Addressing claim construction issues in connection with “means-plus-function” limitations, the US Court of Appeals for the Federal Circuit affirmed the district court’s decision to uphold a non-infringement verdict based on a construction that introduced new functionality not explicitly recited in the means-plus-function claim. Core Wireless Licensing S.A.R.L. v. Apple Inc., Case No. 15-2037 (Fed Cir., Apr. 17, 2017) (O’Malley, J).

Core Wireless owns a patent directed to sending packet data in a cellular system. Core Wireless brought a patent infringement action against Apple, asserting that Apple infringed, among other things, a claim that requires “[a] mobile station connected with a cellular system, comprising means for sending uplink packet data to the system using a selected channel . . . characterized in that it also comprises: . . . means for comparing said threshold value of the channel selection parameter to a current value of the channel selection parameter for basis of said channel selection.” The district court construed this means-plus-function limitation to require that the mobile station have the capability to perform channel selection. Based on that construction, the jury found that Apple did not infringe any of the asserted claims.

According to 35 USC 112, ¶ 6, a means-plus-function limitation “shall be construed to cover the corresponding structure, material, or acts described in the specification and equivalents thereof.” The broadest reasonable interpretation of a means-plus-function limitation is determined by the structure in the specification that is described as performing the function recited in the means-plus-function limitation.

On appeal Core Wireless argued that the district court erred in construing the means-plus-function limitation. According to Core Wireless, because the claim did not explicitly recite the mobile station as performing channel selection, it was not proper for the district court to introduce this new functionality into the claim.

The Federal Circuit disagreed and found that each embodiment of the claimed invention disclosed in the specification, the prosecution history and the extrinsic evidence supported the district court’s claim construction, which required the mobile station to have the capability to perform channel selection.
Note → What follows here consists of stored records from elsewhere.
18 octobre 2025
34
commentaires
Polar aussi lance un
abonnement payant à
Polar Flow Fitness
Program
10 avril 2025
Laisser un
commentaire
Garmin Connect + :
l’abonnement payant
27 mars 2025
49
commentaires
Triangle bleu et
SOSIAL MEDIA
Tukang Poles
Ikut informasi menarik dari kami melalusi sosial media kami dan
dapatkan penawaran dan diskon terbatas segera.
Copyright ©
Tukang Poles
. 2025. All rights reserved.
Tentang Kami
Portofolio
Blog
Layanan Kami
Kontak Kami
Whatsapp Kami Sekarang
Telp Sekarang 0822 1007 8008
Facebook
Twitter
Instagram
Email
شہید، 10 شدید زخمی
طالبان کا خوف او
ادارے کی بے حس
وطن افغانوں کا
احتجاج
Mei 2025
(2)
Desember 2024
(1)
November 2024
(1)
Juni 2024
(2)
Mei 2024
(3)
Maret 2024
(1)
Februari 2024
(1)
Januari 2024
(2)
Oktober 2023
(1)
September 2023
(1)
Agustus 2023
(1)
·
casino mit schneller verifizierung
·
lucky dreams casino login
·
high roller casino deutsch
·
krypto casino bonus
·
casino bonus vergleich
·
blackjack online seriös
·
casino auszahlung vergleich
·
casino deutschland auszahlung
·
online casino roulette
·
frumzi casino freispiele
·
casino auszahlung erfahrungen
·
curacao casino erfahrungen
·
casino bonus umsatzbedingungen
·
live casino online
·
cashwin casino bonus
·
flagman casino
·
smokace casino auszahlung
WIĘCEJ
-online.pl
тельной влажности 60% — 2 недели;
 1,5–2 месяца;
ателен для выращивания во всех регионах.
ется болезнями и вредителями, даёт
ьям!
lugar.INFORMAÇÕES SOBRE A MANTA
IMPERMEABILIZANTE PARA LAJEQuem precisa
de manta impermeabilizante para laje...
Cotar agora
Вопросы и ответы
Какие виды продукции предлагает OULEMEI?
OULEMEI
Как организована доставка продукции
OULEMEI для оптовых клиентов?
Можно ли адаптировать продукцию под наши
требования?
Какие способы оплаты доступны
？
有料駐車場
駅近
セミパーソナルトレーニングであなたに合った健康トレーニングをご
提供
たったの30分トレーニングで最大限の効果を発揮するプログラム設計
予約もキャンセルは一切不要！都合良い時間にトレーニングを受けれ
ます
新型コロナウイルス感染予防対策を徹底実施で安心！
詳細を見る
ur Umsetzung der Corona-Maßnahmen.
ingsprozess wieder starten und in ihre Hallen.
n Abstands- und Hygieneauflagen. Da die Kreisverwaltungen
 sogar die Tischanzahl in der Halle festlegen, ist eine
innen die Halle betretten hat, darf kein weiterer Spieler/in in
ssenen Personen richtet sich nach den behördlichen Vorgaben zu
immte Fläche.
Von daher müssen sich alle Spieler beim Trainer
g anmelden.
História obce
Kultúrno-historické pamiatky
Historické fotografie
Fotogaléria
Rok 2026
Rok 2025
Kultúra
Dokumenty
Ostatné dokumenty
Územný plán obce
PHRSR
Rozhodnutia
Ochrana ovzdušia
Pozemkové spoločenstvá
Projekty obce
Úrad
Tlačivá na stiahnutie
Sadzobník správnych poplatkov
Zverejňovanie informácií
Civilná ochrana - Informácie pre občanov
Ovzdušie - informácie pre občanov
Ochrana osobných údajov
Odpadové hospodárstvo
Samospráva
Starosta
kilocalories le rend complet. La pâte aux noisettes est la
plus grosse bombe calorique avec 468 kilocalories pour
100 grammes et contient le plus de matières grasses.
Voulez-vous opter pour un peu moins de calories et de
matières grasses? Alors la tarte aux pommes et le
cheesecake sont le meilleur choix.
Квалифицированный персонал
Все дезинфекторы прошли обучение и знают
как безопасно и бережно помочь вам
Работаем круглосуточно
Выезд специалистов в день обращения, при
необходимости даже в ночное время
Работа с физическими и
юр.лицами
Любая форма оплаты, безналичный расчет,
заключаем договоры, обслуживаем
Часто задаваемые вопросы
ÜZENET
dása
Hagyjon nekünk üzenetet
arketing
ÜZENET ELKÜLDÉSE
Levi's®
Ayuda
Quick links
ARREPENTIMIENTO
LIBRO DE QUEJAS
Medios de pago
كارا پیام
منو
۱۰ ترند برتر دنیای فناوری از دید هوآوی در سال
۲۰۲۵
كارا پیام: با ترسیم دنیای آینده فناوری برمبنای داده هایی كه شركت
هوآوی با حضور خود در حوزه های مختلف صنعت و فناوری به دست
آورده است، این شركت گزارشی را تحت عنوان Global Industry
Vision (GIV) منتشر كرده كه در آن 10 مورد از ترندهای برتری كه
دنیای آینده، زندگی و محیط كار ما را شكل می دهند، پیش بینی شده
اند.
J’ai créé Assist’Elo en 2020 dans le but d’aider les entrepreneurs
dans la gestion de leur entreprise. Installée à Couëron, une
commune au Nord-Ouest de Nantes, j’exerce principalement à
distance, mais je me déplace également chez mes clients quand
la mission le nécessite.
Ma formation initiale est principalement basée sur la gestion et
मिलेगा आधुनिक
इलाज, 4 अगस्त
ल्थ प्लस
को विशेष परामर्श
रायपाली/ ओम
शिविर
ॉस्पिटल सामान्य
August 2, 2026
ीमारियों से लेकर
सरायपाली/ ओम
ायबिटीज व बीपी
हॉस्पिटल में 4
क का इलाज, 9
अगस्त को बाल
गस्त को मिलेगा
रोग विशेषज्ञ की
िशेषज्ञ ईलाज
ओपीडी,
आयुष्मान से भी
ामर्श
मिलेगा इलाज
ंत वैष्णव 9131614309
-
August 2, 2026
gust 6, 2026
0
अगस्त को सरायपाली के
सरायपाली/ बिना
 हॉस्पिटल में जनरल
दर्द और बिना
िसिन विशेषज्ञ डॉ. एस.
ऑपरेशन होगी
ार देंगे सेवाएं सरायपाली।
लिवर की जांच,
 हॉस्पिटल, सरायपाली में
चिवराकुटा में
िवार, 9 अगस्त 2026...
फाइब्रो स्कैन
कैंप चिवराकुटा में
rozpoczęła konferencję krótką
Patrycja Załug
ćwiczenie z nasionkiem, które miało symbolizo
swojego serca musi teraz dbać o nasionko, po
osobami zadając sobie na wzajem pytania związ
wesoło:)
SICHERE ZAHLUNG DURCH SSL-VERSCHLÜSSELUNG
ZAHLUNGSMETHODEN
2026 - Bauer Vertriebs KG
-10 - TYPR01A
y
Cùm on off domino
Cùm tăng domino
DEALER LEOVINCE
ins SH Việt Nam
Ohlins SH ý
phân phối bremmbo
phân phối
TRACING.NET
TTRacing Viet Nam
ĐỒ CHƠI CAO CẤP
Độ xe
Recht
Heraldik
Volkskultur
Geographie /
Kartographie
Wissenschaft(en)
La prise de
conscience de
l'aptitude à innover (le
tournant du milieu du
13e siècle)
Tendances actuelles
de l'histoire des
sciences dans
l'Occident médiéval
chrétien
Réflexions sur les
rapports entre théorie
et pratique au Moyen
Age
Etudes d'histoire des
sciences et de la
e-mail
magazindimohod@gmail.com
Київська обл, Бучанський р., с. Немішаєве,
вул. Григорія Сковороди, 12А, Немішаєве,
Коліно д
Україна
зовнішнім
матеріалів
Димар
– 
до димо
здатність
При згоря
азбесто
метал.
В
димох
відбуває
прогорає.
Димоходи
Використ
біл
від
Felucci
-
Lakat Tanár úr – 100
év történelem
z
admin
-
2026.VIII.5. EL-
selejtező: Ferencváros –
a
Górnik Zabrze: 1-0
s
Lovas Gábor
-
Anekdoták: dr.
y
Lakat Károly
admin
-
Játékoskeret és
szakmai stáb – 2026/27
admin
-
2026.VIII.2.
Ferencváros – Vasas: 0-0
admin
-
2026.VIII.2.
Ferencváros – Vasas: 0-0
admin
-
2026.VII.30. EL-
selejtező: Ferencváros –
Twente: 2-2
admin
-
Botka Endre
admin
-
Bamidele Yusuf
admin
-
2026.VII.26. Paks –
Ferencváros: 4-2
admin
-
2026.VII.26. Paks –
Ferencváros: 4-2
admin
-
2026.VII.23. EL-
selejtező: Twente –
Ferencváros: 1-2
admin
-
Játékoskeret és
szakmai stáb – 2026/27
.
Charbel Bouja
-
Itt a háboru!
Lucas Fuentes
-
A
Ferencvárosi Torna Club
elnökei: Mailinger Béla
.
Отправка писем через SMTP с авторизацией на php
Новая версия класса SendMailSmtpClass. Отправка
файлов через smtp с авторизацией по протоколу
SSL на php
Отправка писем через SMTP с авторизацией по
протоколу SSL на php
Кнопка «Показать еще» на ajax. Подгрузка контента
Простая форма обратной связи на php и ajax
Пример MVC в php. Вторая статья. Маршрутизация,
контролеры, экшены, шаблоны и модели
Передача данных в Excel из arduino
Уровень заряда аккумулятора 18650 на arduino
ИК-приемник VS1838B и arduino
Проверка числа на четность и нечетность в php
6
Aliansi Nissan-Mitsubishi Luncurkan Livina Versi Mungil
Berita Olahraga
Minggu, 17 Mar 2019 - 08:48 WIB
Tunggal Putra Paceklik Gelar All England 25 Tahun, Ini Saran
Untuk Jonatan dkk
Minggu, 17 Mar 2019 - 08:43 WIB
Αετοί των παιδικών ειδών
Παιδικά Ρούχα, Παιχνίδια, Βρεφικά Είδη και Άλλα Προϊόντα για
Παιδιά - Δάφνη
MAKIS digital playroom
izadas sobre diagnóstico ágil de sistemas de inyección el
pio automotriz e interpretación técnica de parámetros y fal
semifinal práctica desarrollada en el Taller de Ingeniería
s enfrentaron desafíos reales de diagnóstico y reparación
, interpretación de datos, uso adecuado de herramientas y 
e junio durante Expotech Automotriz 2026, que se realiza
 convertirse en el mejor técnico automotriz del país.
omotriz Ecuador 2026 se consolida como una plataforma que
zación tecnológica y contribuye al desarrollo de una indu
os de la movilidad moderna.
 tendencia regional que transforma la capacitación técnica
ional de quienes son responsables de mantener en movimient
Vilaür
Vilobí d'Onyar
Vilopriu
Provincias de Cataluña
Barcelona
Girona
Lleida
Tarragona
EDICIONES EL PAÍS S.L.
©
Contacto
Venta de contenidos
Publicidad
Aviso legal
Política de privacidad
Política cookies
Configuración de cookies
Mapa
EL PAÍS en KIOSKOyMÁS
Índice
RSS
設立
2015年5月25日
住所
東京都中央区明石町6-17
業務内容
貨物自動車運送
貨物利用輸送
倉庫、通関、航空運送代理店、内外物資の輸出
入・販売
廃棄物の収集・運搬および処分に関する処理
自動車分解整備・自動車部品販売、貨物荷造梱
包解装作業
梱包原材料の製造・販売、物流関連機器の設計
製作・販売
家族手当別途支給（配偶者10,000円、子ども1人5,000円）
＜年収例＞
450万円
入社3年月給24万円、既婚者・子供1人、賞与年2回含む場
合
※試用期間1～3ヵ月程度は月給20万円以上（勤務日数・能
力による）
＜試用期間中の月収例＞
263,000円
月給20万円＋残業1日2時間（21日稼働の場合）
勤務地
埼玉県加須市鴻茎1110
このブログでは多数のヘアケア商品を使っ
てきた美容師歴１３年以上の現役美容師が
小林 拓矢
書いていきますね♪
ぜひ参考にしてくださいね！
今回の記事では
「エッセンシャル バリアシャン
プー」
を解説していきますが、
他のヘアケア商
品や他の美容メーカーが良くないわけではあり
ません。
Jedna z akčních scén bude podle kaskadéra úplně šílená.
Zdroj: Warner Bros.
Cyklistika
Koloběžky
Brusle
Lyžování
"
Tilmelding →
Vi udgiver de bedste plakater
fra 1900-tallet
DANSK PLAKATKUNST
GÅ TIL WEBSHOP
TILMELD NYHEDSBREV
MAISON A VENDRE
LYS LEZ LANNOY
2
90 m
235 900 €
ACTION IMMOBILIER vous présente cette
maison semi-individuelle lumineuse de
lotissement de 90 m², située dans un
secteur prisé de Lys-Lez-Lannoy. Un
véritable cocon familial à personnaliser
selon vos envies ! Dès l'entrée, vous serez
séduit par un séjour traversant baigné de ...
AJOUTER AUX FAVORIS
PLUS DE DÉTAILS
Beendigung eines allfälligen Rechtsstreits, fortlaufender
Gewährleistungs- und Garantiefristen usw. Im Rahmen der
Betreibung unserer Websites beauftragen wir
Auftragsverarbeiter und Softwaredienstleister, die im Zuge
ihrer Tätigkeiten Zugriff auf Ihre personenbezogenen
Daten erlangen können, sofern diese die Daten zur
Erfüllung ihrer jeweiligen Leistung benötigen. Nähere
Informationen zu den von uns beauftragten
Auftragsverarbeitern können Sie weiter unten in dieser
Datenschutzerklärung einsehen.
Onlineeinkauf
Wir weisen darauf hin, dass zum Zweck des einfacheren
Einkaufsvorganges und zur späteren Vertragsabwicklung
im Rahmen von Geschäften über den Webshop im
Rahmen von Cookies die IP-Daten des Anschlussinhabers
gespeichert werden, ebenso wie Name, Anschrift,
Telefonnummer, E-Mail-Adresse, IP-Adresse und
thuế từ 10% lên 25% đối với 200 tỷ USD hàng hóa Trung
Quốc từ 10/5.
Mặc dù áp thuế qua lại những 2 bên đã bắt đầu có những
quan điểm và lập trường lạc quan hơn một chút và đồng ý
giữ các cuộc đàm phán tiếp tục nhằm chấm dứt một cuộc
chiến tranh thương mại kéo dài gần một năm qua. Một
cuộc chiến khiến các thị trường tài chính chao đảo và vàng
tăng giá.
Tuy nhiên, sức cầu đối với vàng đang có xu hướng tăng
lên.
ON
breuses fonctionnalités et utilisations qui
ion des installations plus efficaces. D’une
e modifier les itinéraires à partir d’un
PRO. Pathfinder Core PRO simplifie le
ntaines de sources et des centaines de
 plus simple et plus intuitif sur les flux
First, all of the embodiments of the claimed mobile station disclosed in the specification showed the mobile station both performing the comparison and subsequently using the result of the comparison for channel selection. The prosecution history indicated that the applicant’s position during prosecution was that the mobile station performed the channel selection. Similarly, the invention disclosure described the mobile station as having the capability to perform channel selection. 

Practice Note: A construction of means-plus-function limitations under 35 USC 112, ¶ 6 may introduce new functionality that is not explicitly required in the claim, if that functionality is required by the corresponding structure disclosed in the specification.